Even in this drive, there wasn’t one play to isolate. It could’ve been the Cooks catch, but Tom Brady underthrew him to temporarily cost a touchdown. Instead, the biggest play of the drive will be highlighted—Chris Hogans 27 yard catch and run.

This is a well-designed play that almost gets blown up. The first part of a play is a run fake off tackle to White. The right side of the line down blocks, and to really sell the run, Joe Thuney pulls. Pulling a guard to sell the fake run is one of the most convincing things an offense can do, but it comes with a price. David Andrews can’t reach the Saints defensive lineman, leaving him with a nearly free path to Brady.

Luckily, the second and third parts of the play are designed to happen quickly. The second part of the play is a fake bubble screen to Phillip Dorsett. Dorsett motions into the backfield, then leaks out as if he’s waiting for the quick pass. Hogan and Cooks fake their blocks, then release inside on crossing patterns. This is the final part of the play. Brady hits an open Hogan, who takes it and runs for a 27 yard gain.

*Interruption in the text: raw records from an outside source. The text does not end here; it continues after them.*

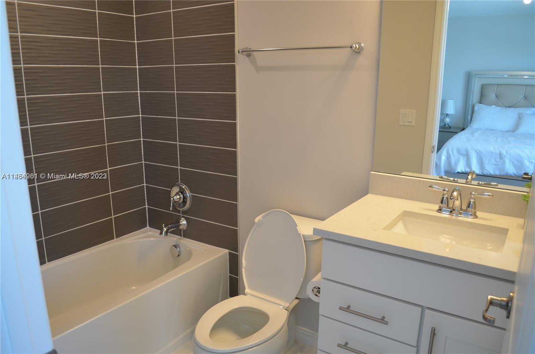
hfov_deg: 67.5
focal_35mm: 27
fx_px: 400
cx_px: 268
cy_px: 177
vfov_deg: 47.7
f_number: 4
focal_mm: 18
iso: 400
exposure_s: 1/60
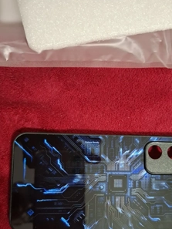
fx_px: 205
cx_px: 103
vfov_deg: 57.2
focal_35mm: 31
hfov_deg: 45.2
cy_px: 150
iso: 500
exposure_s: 1/24
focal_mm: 5.54
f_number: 1.8
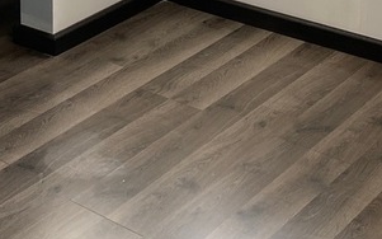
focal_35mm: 99
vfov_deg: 12.1
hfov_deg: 19.6
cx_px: -96
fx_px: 1030
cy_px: -198
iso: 50
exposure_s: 1/121
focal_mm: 4.25
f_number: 1.8
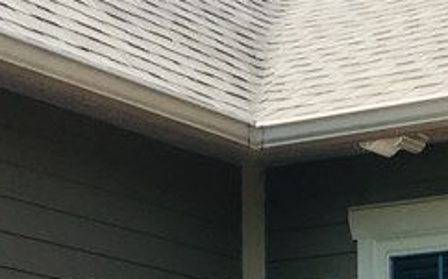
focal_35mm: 130
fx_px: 1586
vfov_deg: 9.1
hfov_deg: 14.8
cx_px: 687
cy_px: 673
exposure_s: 1/842
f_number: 2.2
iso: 32
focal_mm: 4.15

The run fake prevents the safety and linebacker from dropping into coverage, and the screen fake pulls Dorsett’s defender in thinking he’s receiving the ball. Hogan’s defender reads the screen as well, allowing Hogan a free release into a huge open area. Let’s look at each part in still frames:

Part 1, the run fake is set up.

Part 2, with the safety and linebacker biting on the run, the fake screen is executed and Hogans window has opened up.

Part 3, Hogan and Dorsett’s defenders bite on the fake screen, and Hogan has a huge window to himself.

This is one of the best-called plays of the season so far. If Cooks was receiving the pass instead of Hogan, it’s probably a touchdown. While there wasn’t one singular play to point to this week, this drive and this play captured the tone of the game perfectly.